BEGIN

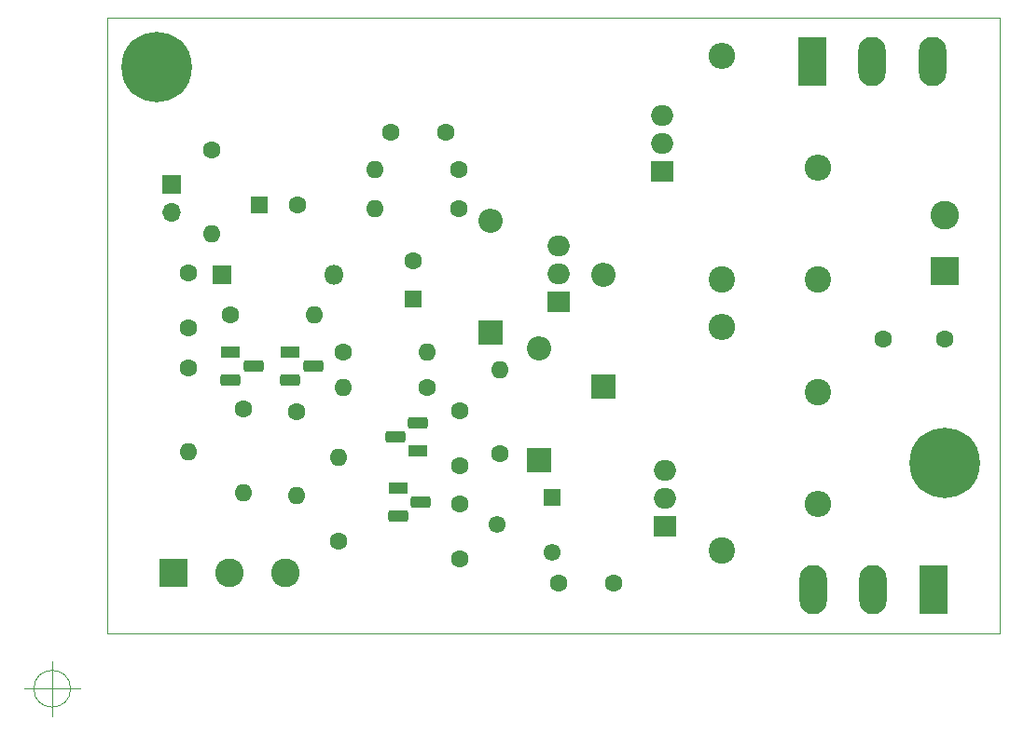
<source format=gbr>
%TF.GenerationSoftware,KiCad,Pcbnew,8.0.3-8.0.3-0~ubuntu22.04.1*%
%TF.CreationDate,2024-06-26T20:02:33-05:00*%
%TF.ProjectId,amplificador_200w,616d706c-6966-4696-9361-646f725f3230,v1.0.0*%
%TF.SameCoordinates,PX5cfbb60PY7d687e0*%
%TF.FileFunction,Soldermask,Top*%
%TF.FilePolarity,Negative*%
%FSLAX46Y46*%
G04 Gerber Fmt 4.6, Leading zero omitted, Abs format (unit mm)*
G04 Created by KiCad (PCBNEW 8.0.3-8.0.3-0~ubuntu22.04.1) date 2024-06-26 20:02:33*
%MOMM*%
%LPD*%
G01*
G04 APERTURE LIST*
G04 Aperture macros list*
%AMRoundRect*
0 Rectangle with rounded corners*
0 $1 Rounding radius*
0 $2 $3 $4 $5 $6 $7 $8 $9 X,Y pos of 4 corners*
0 Add a 4 corners polygon primitive as box body*
4,1,4,$2,$3,$4,$5,$6,$7,$8,$9,$2,$3,0*
0 Add four circle primitives for the rounded corners*
1,1,$1+$1,$2,$3*
1,1,$1+$1,$4,$5*
1,1,$1+$1,$6,$7*
1,1,$1+$1,$8,$9*
0 Add four rect primitives between the rounded corners*
20,1,$1+$1,$2,$3,$4,$5,0*
20,1,$1+$1,$4,$5,$6,$7,0*
20,1,$1+$1,$6,$7,$8,$9,0*
20,1,$1+$1,$8,$9,$2,$3,0*%
G04 Aperture macros list end*
%ADD10C,1.600000*%
%ADD11R,1.600000X1.600000*%
%ADD12R,1.800000X1.800000*%
%ADD13O,1.800000X1.800000*%
%ADD14R,2.200000X2.200000*%
%ADD15O,2.200000X2.200000*%
%ADD16R,1.700000X1.700000*%
%ADD17O,1.700000X1.700000*%
%ADD18R,2.600000X2.600000*%
%ADD19C,2.600000*%
%ADD20R,1.800000X1.100000*%
%ADD21RoundRect,0.275000X-0.625000X0.275000X-0.625000X-0.275000X0.625000X-0.275000X0.625000X0.275000X0*%
%ADD22RoundRect,0.275000X0.625000X-0.275000X0.625000X0.275000X-0.625000X0.275000X-0.625000X-0.275000X0*%
%ADD23R,2.000000X1.905000*%
%ADD24O,2.000000X1.905000*%
%ADD25R,2.500000X4.500000*%
%ADD26O,2.500000X4.500000*%
%ADD27O,1.600000X1.600000*%
%ADD28C,2.400000*%
%ADD29O,2.400000X2.400000*%
%ADD30C,0.800000*%
%ADD31C,6.400000*%
%ADD32R,1.550000X1.550000*%
%ADD33C,1.550000*%
%TA.AperFunction,Profile*%
%ADD34C,0.050000*%
%TD*%
G04 APERTURE END LIST*
D10*
%TO.C,C1*%
X12400000Y32800000D03*
X12400000Y37800000D03*
%TD*%
D11*
%TO.C,C2*%
X18800000Y44000000D03*
D10*
X22300000Y44000000D03*
%TD*%
D11*
%TO.C,C3*%
X32800000Y35400000D03*
D10*
X32800000Y38900000D03*
%TD*%
%TO.C,C4*%
X37010000Y25270000D03*
X37010000Y20270000D03*
%TD*%
%TO.C,C6*%
X35700000Y50600000D03*
X30700000Y50600000D03*
%TD*%
%TO.C,C7*%
X46000000Y9600000D03*
X51000000Y9600000D03*
%TD*%
D12*
%TO.C,D1*%
X15400000Y37600000D03*
D13*
X25560000Y37600000D03*
%TD*%
D14*
%TO.C,D3*%
X50000000Y27500000D03*
D15*
X50000000Y37660000D03*
%TD*%
D14*
%TO.C,D4*%
X44200000Y20800000D03*
D15*
X44200000Y30960000D03*
%TD*%
D16*
%TO.C,J1*%
X10800000Y45800000D03*
D17*
X10800000Y43260000D03*
%TD*%
D18*
%TO.C,J2*%
X11000000Y10500000D03*
D19*
X16080000Y10500000D03*
X21160000Y10500000D03*
%TD*%
D18*
%TO.C,J3*%
X81000000Y38000000D03*
D19*
X81000000Y43080000D03*
%TD*%
D20*
%TO.C,Q1*%
X16200000Y30600000D03*
D21*
X18270000Y29330000D03*
X16200000Y28060000D03*
%TD*%
D20*
%TO.C,Q3*%
X33200000Y21600000D03*
D22*
X31130000Y22870000D03*
X33200000Y24140000D03*
%TD*%
D23*
%TO.C,Q5*%
X46000000Y35200000D03*
D24*
X46000000Y37740000D03*
X46000000Y40280000D03*
%TD*%
D23*
%TO.C,Q6*%
X55400000Y47000000D03*
D24*
X55400000Y49540000D03*
X55400000Y52080000D03*
%TD*%
D23*
%TO.C,Q7*%
X55600000Y14800000D03*
D24*
X55600000Y17340000D03*
X55600000Y19880000D03*
%TD*%
D25*
%TO.C,Q8*%
X69000000Y57000000D03*
D26*
X74450000Y57000000D03*
X79900000Y57000000D03*
%TD*%
D25*
%TO.C,Q9*%
X80000000Y9000000D03*
D26*
X74550000Y9000000D03*
X69100000Y9000000D03*
%TD*%
D10*
%TO.C,R2*%
X17400000Y25400000D03*
D27*
X17400000Y17780000D03*
%TD*%
D10*
%TO.C,R3*%
X14500000Y49000000D03*
D27*
X14500000Y41380000D03*
%TD*%
D10*
%TO.C,R4*%
X16200000Y34000000D03*
D27*
X23820000Y34000000D03*
%TD*%
D10*
%TO.C,R5*%
X22200000Y25200000D03*
D27*
X22200000Y17580000D03*
%TD*%
D10*
%TO.C,R6*%
X26400000Y30600000D03*
D27*
X34020000Y30600000D03*
%TD*%
D10*
%TO.C,R8*%
X36900000Y43600000D03*
D27*
X29280000Y43600000D03*
%TD*%
D10*
%TO.C,R9*%
X40600000Y21400000D03*
D27*
X40600000Y29020000D03*
%TD*%
D10*
%TO.C,R10*%
X26000000Y13400000D03*
D27*
X26000000Y21020000D03*
%TD*%
D10*
%TO.C,R11*%
X36900000Y47200000D03*
D27*
X29280000Y47200000D03*
%TD*%
D28*
%TO.C,R14*%
X60800000Y12600000D03*
D29*
X60800000Y32920000D03*
%TD*%
D28*
%TO.C,R15*%
X69500000Y37200000D03*
D29*
X69500000Y47360000D03*
%TD*%
D28*
%TO.C,R13*%
X60800000Y37200000D03*
D29*
X60800000Y57520000D03*
%TD*%
D20*
%TO.C,Q2*%
X21600000Y30600000D03*
D21*
X23670000Y29330000D03*
X21600000Y28060000D03*
%TD*%
D10*
%TO.C,C5*%
X36980000Y16820000D03*
X36980000Y11820000D03*
%TD*%
%TO.C,R7*%
X34000000Y27400000D03*
D27*
X26380000Y27400000D03*
%TD*%
D20*
%TO.C,Q4*%
X31400000Y18200000D03*
D21*
X33470000Y16930000D03*
X31400000Y15660000D03*
%TD*%
D28*
%TO.C,R16*%
X69500000Y27000000D03*
D29*
X69500000Y16840000D03*
%TD*%
D14*
%TO.C,D2*%
X39800000Y32400000D03*
D15*
X39800000Y42560000D03*
%TD*%
D10*
%TO.C,R1*%
X12400000Y29200000D03*
D27*
X12400000Y21580000D03*
%TD*%
D30*
%TO.C,H1*%
X9500000Y54100000D03*
X7802944Y54802944D03*
X11900000Y56500000D03*
X7802944Y58197056D03*
X9500000Y58900000D03*
X11197056Y58197056D03*
D31*
X9500000Y56500000D03*
D30*
X11197056Y54802944D03*
X7100000Y56500000D03*
%TD*%
%TO.C,H2*%
X83400000Y20500000D03*
X82697056Y18802944D03*
X82697056Y22197056D03*
X78600000Y20500000D03*
X81000000Y22900000D03*
D31*
X81000000Y20500000D03*
D30*
X81000000Y18100000D03*
X79302944Y22197056D03*
X79302944Y18802944D03*
%TD*%
D32*
%TO.C,RV1*%
X45400000Y17400000D03*
D33*
X40400000Y14900000D03*
X45400000Y12400000D03*
%TD*%
D10*
X75399996Y31800000D03*
X81000000Y31800000D03*
D34*
X86000000Y5000000D02*
X86000000Y61000000D01*
X5000000Y61000000D02*
X5000000Y5000000D01*
X5000000Y5000000D02*
X86000000Y5000000D01*
X86000000Y61000000D02*
X5000000Y61000000D01*
X1666666Y0D02*
G75*
G02*
X-1666666Y0I-1666666J0D01*
G01*
X-1666666Y0D02*
G75*
G02*
X1666666Y0I1666666J0D01*
G01*
X-2500000Y0D02*
X2500000Y0D01*
X0Y2500000D02*
X0Y-2500000D01*
M02*

</source>
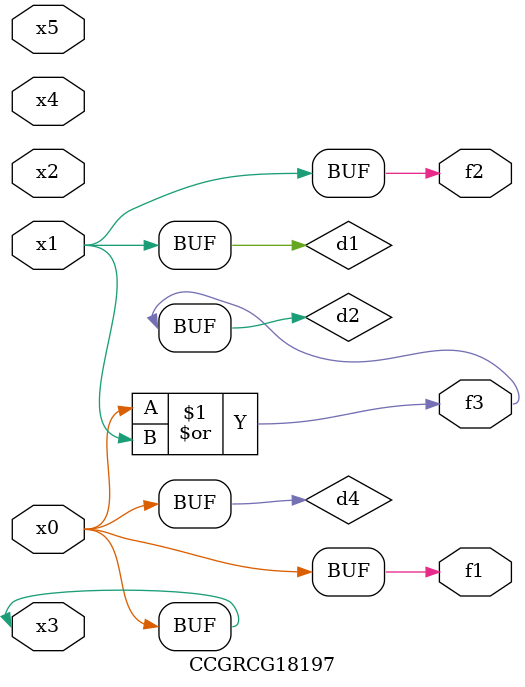
<source format=v>
module CCGRCG18197(
	input x0, x1, x2, x3, x4, x5,
	output f1, f2, f3
);

	wire d1, d2, d3, d4;

	and (d1, x1);
	or (d2, x0, x1);
	nand (d3, x0, x5);
	buf (d4, x0, x3);
	assign f1 = d4;
	assign f2 = d1;
	assign f3 = d2;
endmodule

</source>
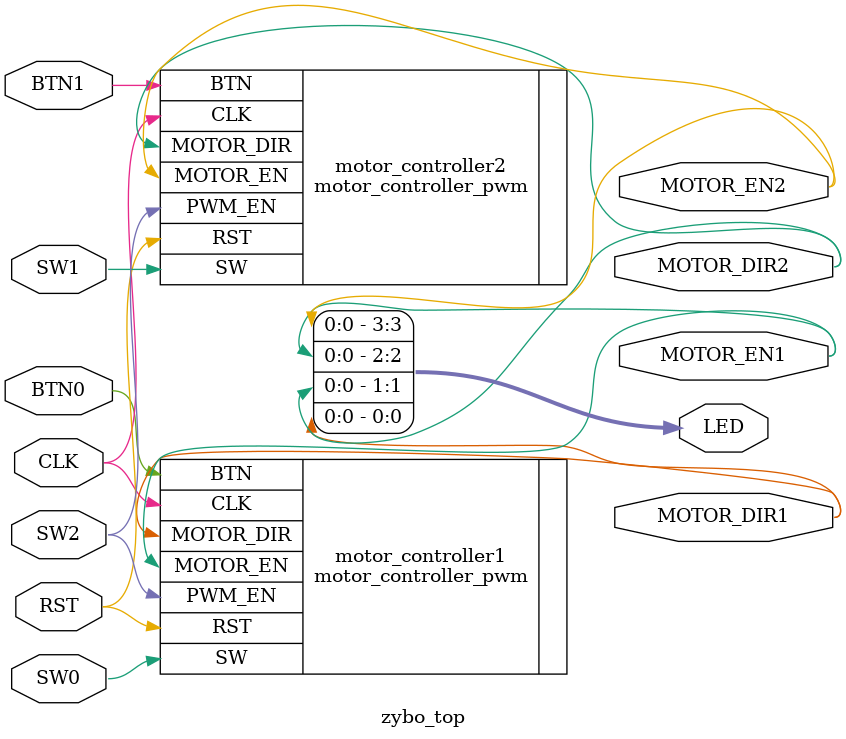
<source format=v>
module zybo_top (

input         CLK,
input         RST,
input         SW0,
input         SW1,
input         SW2,
input         BTN0,
input         BTN1,

output [3:0]  LED,
output        MOTOR_EN1,
output        MOTOR_EN2,
output        MOTOR_DIR1,
output        MOTOR_DIR2

);

parameter DEAD_TIME = 27'd124999999; //1sec at 125Mhz Clock

motor_controller_pwm #(.DEAD_TIME(DEAD_TIME)) motor_controller1 (
  .CLK(CLK),
  .RST(RST),
  .SW(SW0),
  .BTN(BTN0),
  .PWM_EN(SW2),

  .MOTOR_DIR(MOTOR_DIR1),
  .MOTOR_EN(MOTOR_EN1)
);

motor_controller_pwm #(.DEAD_TIME(DEAD_TIME)) motor_controller2 (
  .CLK(CLK),
  .RST(RST),
  .SW(SW1),
  .BTN(BTN1),

  .PWM_EN(SW2),
  .MOTOR_DIR(MOTOR_DIR2),
  .MOTOR_EN(MOTOR_EN2)
);

assign LED[0] = MOTOR_DIR1;
assign LED[1] = MOTOR_DIR2;
assign LED[2] = MOTOR_EN1;
assign LED[3] = MOTOR_EN2;

endmodule

</source>
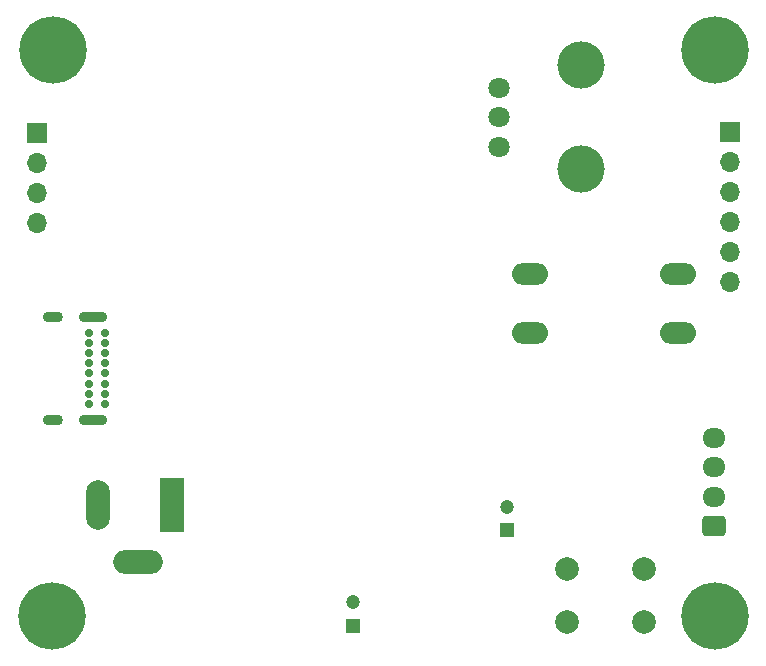
<source format=gbs>
G04 #@! TF.GenerationSoftware,KiCad,Pcbnew,7.0.8*
G04 #@! TF.CreationDate,2023-12-30T22:15:46-05:00*
G04 #@! TF.ProjectId,Pump_Control_Board,50756d70-5f43-46f6-9e74-726f6c5f426f,rev?*
G04 #@! TF.SameCoordinates,Original*
G04 #@! TF.FileFunction,Soldermask,Bot*
G04 #@! TF.FilePolarity,Negative*
%FSLAX46Y46*%
G04 Gerber Fmt 4.6, Leading zero omitted, Abs format (unit mm)*
G04 Created by KiCad (PCBNEW 7.0.8) date 2023-12-30 22:15:46*
%MOMM*%
%LPD*%
G01*
G04 APERTURE LIST*
G04 Aperture macros list*
%AMRoundRect*
0 Rectangle with rounded corners*
0 $1 Rounding radius*
0 $2 $3 $4 $5 $6 $7 $8 $9 X,Y pos of 4 corners*
0 Add a 4 corners polygon primitive as box body*
4,1,4,$2,$3,$4,$5,$6,$7,$8,$9,$2,$3,0*
0 Add four circle primitives for the rounded corners*
1,1,$1+$1,$2,$3*
1,1,$1+$1,$4,$5*
1,1,$1+$1,$6,$7*
1,1,$1+$1,$8,$9*
0 Add four rect primitives between the rounded corners*
20,1,$1+$1,$2,$3,$4,$5,0*
20,1,$1+$1,$4,$5,$6,$7,0*
20,1,$1+$1,$6,$7,$8,$9,0*
20,1,$1+$1,$8,$9,$2,$3,0*%
G04 Aperture macros list end*
%ADD10R,1.200000X1.200000*%
%ADD11C,1.200000*%
%ADD12C,2.000000*%
%ADD13O,3.048000X1.850000*%
%ADD14R,2.000000X4.600000*%
%ADD15O,2.000000X4.200000*%
%ADD16O,4.200000X2.000000*%
%ADD17RoundRect,0.250000X0.725000X-0.600000X0.725000X0.600000X-0.725000X0.600000X-0.725000X-0.600000X0*%
%ADD18O,1.950000X1.700000*%
%ADD19R,1.700000X1.700000*%
%ADD20O,1.700000X1.700000*%
%ADD21C,3.600000*%
%ADD22C,5.700000*%
%ADD23C,0.700000*%
%ADD24O,2.400000X0.900000*%
%ADD25O,1.700000X0.900000*%
%ADD26C,4.000000*%
%ADD27C,1.800000*%
G04 APERTURE END LIST*
D10*
X110400000Y-80700000D03*
D11*
X110400000Y-78700000D03*
D12*
X115520000Y-83947000D03*
X122020000Y-83947000D03*
X115520000Y-88447000D03*
X122020000Y-88447000D03*
D13*
X112378000Y-58968000D03*
X124878000Y-58968000D03*
X112378000Y-63968000D03*
X124878000Y-63968000D03*
D14*
X82042000Y-78600000D03*
D15*
X75742000Y-78600000D03*
D16*
X79142000Y-83400000D03*
D17*
X127925000Y-80350000D03*
D18*
X127925000Y-77850000D03*
X127925000Y-75350000D03*
X127925000Y-72850000D03*
D19*
X70600000Y-47060000D03*
D20*
X70600000Y-49600000D03*
X70600000Y-52140000D03*
X70600000Y-54680000D03*
D19*
X129300000Y-47000000D03*
D20*
X129300000Y-49540000D03*
X129300000Y-52080000D03*
X129300000Y-54620000D03*
X129300000Y-57160000D03*
X129300000Y-59700000D03*
D10*
X97400000Y-88772600D03*
D11*
X97400000Y-86772600D03*
D21*
X128000000Y-40000000D03*
D22*
X128000000Y-40000000D03*
D21*
X72000000Y-40000000D03*
D22*
X72000000Y-40000000D03*
D21*
X71882000Y-88000000D03*
D22*
X71882000Y-88000000D03*
D23*
X76349000Y-64026200D03*
X76349000Y-64876200D03*
X76349000Y-65726200D03*
X76349000Y-66576200D03*
X76349000Y-67426200D03*
X76349000Y-68276200D03*
X76349000Y-69126200D03*
X76349000Y-69976200D03*
X74999000Y-69976200D03*
X74999000Y-69126200D03*
X74999000Y-68276200D03*
X74999000Y-67426200D03*
X74999000Y-66576200D03*
X74999000Y-65726200D03*
X74999000Y-64876200D03*
X74999000Y-64026200D03*
D24*
X75369000Y-62676200D03*
D25*
X71989000Y-62676200D03*
D24*
X75369000Y-71326200D03*
D25*
X71989000Y-71326200D03*
D21*
X128000000Y-88000000D03*
D22*
X128000000Y-88000000D03*
D26*
X116700000Y-41350000D03*
X116700000Y-50150000D03*
D27*
X109700000Y-48250000D03*
X109700000Y-45750000D03*
X109700000Y-43250000D03*
M02*

</source>
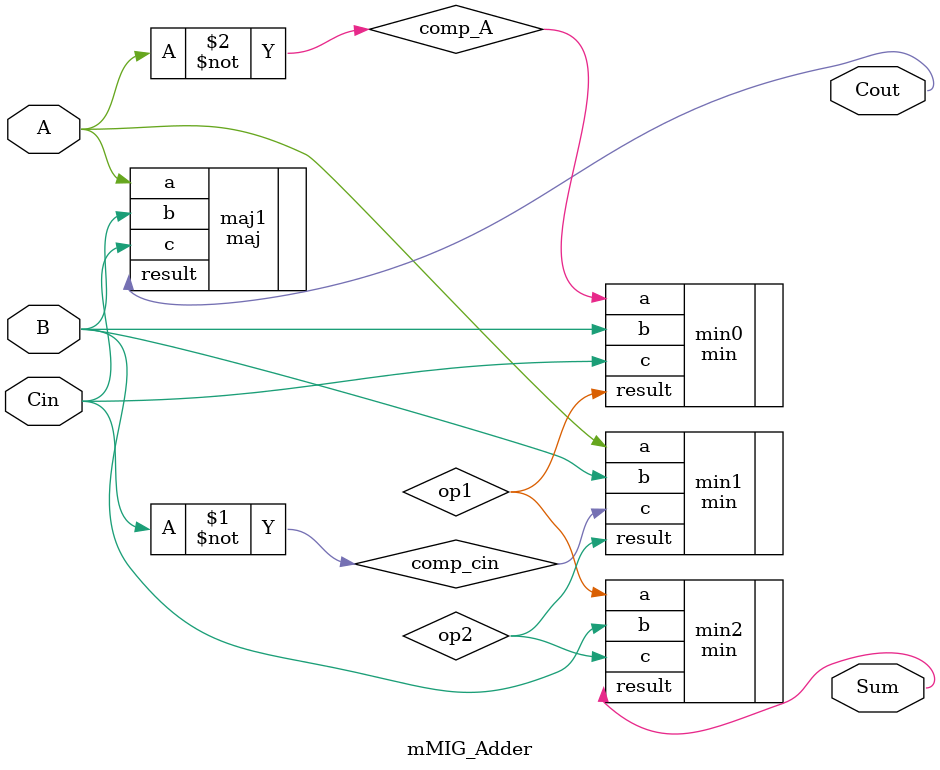
<source format=v>
`include "maj.v"
`include "min.v"
module mMIG_Adder(
    input wire A,  
    input wire B,  
    input wire Cin,  
    output wire Sum,  
    output wire Cout  
);
    wire op1;
    wire op2;
    wire op3;
    wire comp_cin, comp_A, comp_B;
    assign comp_cin = ~Cin; 
    assign comp_A = ~A;
    assign comp_B = ~B;

    //Using minority majority
    maj maj1(.a(A), .b(B), .c(Cin), .result(Cout));//Cout
    
    min min0(.a(comp_A), .b(B), .c(Cin), .result(op1));  
    min min1(.a(A), .b(B), .c(comp_cin), .result(op2) );
    min min2(.a(op1), .b(B), .c(op2), .result(Sum));//Sum
endmodule


</source>
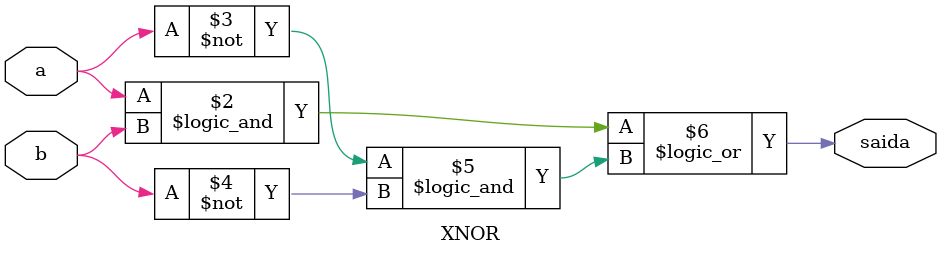
<source format=v>
module XNOR(a,b,saida);
		input a,b;
		output reg saida;
		
		always@(*) begin
			saida = (a && b) || (~a && ~b);
		end

endmodule

</source>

END

- REQUIREMENT
Copy out each line of the listing that holds "Leading".

- SOLUTION FOR THIS PROBLEM
G04 Gerber Fmt 4.6, Leading zero omitted, Abs format (unit mm)*
G04 Gerber Fmt 4.6, Leading zero omitted, Abs format (unit mm)*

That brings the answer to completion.